Friday, February 17, 2012


Scott Bradley

Self-awareness is an attribute by which we define what it is to be human. We are all self-aware. Yet there are degrees and kinds of self-awareness which we do not all share. Much of what we do and say is motivated by inclinations within us of which we are unaware. The work of self-cultivation, as I understand it, is the illumination of these inclinations so as to find their remedy in some larger awareness. Without this illumination, the work cannot be done.

There is a sense in which this activity increases, rather than lessens, the burden of one's egoic existence. One is made aware of one's bondage. There is appeal in the seeming bliss of ignorance, but once the box has been opened, there is no hope of keeping the gremlins within it. Once the work has begun, the happiest course is to see it to its theoretical end. And there is no reason that this project cannot be fun.

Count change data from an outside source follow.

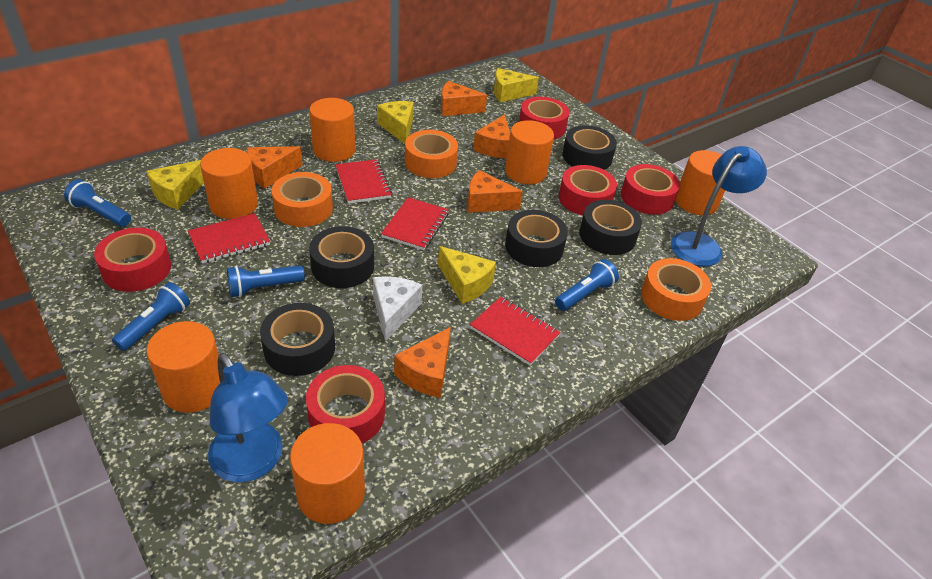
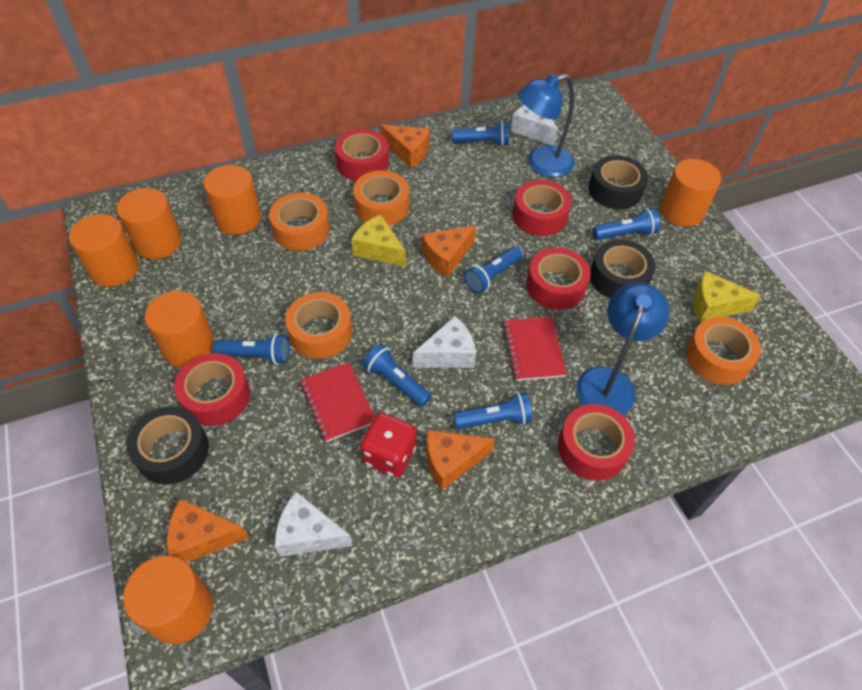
black tape: [260,303,335,376] [309,226,374,288] [505,210,568,267] [562,125,617,170] [580,200,642,255] = 5 -> [127,406,209,485] [589,155,648,209] [590,240,656,299] = 3
blue flashlight: [64,179,131,227] [112,282,190,351] [227,265,305,297] [555,259,619,311] = 4 -> [213,333,289,365] [363,344,431,407] [452,121,509,146] [453,392,533,429] [464,246,522,294] [593,208,660,240] = 6
orange cheese: [247,146,302,189] [394,327,451,398] [441,81,487,116] [467,170,523,213] [473,114,510,158] = 5 -> [166,498,249,563] [381,125,430,168] [422,226,476,277] [426,430,495,491] = 4
orange tape: [271,172,333,227] [405,130,458,178] [641,258,711,321] = 3 -> [269,193,330,251] [285,292,352,359] [353,170,409,226] [686,317,761,385] = 4
red dice: none = 0 -> [360,413,417,478] = 1
red notebook: [188,213,270,264] [335,159,392,204] [381,197,449,250] [470,297,560,366] = 4 -> [300,362,375,442] [503,316,567,381] = 2
white cheese: [373,276,422,342] = 1 -> [275,492,353,556] [413,316,476,368] [511,105,558,145] = 3
yellow cheese: [146,160,204,210] [377,101,414,144] [438,246,496,304] [494,68,539,102] = 4 -> [351,214,406,267] [693,271,761,322] = 2

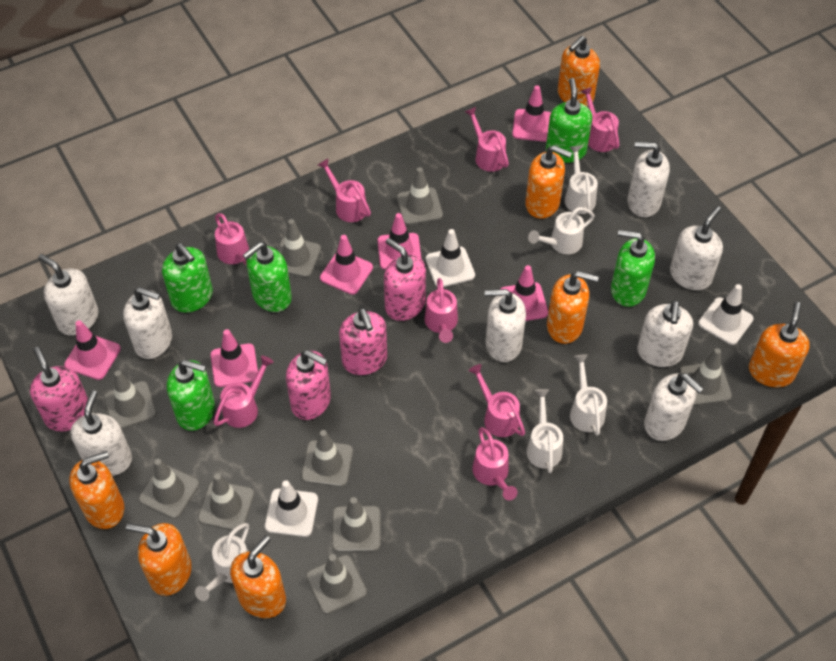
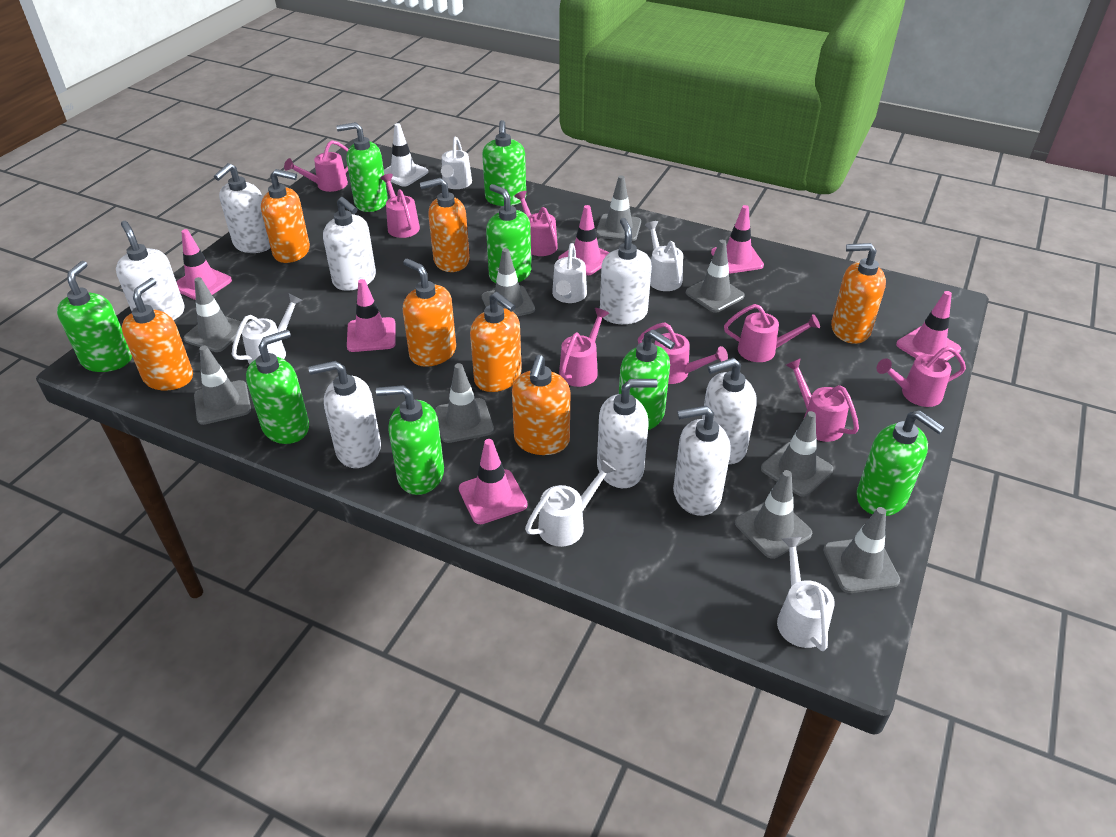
green soap dispenser: [162,243,213,313] [167,360,215,431] [243,242,292,312] [546,78,592,163] [611,230,655,307] = 5 -> [57,261,132,372] [246,330,309,444] [336,122,388,212] [376,385,444,495] [482,120,526,206] [486,184,531,283] [619,329,675,430] [857,410,945,516] = 8
pink soap dispenser: [30,347,88,432] [286,350,331,420] [339,308,387,375] [384,238,426,321] = 4 -> none = 0
white traffic cone: [265,480,318,537] [426,229,475,287] [698,284,754,345] = 3 -> [384,123,428,187] = 1
white watering can: [195,523,249,601] [526,389,563,473] [528,207,595,254] [565,145,598,214] [570,354,607,436] = 5 -> [232,293,303,364] [441,137,472,189] [525,459,617,547] [552,243,587,303] [645,221,683,291] [777,537,835,651] = 6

Not surprisingly, it is generally easier to see how others fail of self-awareness; we all have our blind spots. With respect to the world at large, this hardly seems worth mentioning; people are generally ‘blissfully’ ignorant of what motivates them and really don't care to know. It is enough to be angry, or judgmental, or offended, or resentful, or covetous. There is little point, practical or otherwise, in attempting to enlighten them.

Within the context of the sphere of which this blog is a part, however, such utter lack of awareness brings one up short. Isn't this what we are all about? Perhaps not. But many of us are. It is disconcerting, therefore, to sometimes see so little of it in evidence. It is not simply that we fail of sagacity — of course we do — but that we fail to understand how it is we do so. None of us is a sage and it is unlikely we will ever be so; it is the path that matters, and that path requires self-awareness.

Experience teaches that there is little point in pointing out the failings of others, even those ostensibly engaged in the process of self-cultivation through self-awareness. The egoic self is a formidable adversary indeed, and we all have our hands full just dealing with our own. At best, one can only re-iterate the importance of looking within.

In the end, the only person we can ever hope to change is ourselves.

You can check out Scott's other miscellaneous writings here.

1 comment:

  1. Examples show us that interaction with a community support, which might involve critiquing or questioning another, is beneficial. The success found in Alcoholics Anonymous groups is one of many. People wanting to lose weight find great help in belonging to groups like Weight Watchers. It is the same with many spiritual groups.

    It is a very narrow subjective viewpoint to "do it alone" in our spiritual walk. Even though it is up to the individual to make a change, that is supported through the interaction of other viewpoints and critiquing. Though critiquing may be just a cover to avoid looking at ourselves, that in itself does not mean that constructive criticism, though at times painful, should be baned.